*Assignment*
When you transcribe the listing that follows, keep every line exact and skip any picture.

── Available records ──

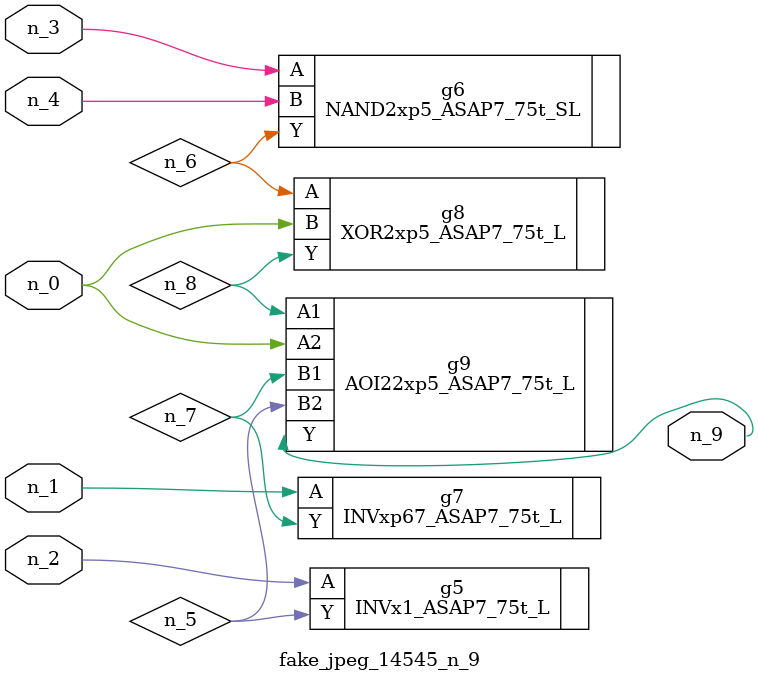
<source format=v>
module fake_jpeg_14545_n_9 (n_3, n_2, n_1, n_0, n_4, n_9);

input n_3;
input n_2;
input n_1;
input n_0;
input n_4;

output n_9;

wire n_8;
wire n_6;
wire n_5;
wire n_7;

INVx1_ASAP7_75t_L g5 ( 
.A(n_2),
.Y(n_5)
);

NAND2xp5_ASAP7_75t_SL g6 ( 
.A(n_3),
.B(n_4),
.Y(n_6)
);

INVxp67_ASAP7_75t_L g7 ( 
.A(n_1),
.Y(n_7)
);

XOR2xp5_ASAP7_75t_L g8 ( 
.A(n_6),
.B(n_0),
.Y(n_8)
);

AOI22xp5_ASAP7_75t_L g9 ( 
.A1(n_8),
.A2(n_0),
.B1(n_7),
.B2(n_5),
.Y(n_9)
);


endmodule
</source>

───

*Solution for this problem*
<source format=v>
module fake_jpeg_14545_n_9 (n_3, n_2, n_1, n_0, n_4, n_9);

input n_3;
input n_2;
input n_1;
input n_0;
input n_4;

output n_9;

wire n_8;
wire n_6;
wire n_5;
wire n_7;

INVx1_ASAP7_75t_L g5 ( 
.A(n_2),
.Y(n_5)
);

NAND2xp5_ASAP7_75t_SL g6 ( 
.A(n_3),
.B(n_4),
.Y(n_6)
);

INVxp67_ASAP7_75t_L g7 ( 
.A(n_1),
.Y(n_7)
);

XOR2xp5_ASAP7_75t_L g8 ( 
.A(n_6),
.B(n_0),
.Y(n_8)
);

AOI22xp5_ASAP7_75t_L g9 ( 
.A1(n_8),
.A2(n_0),
.B1(n_7),
.B2(n_5),
.Y(n_9)
);


endmodule
</source>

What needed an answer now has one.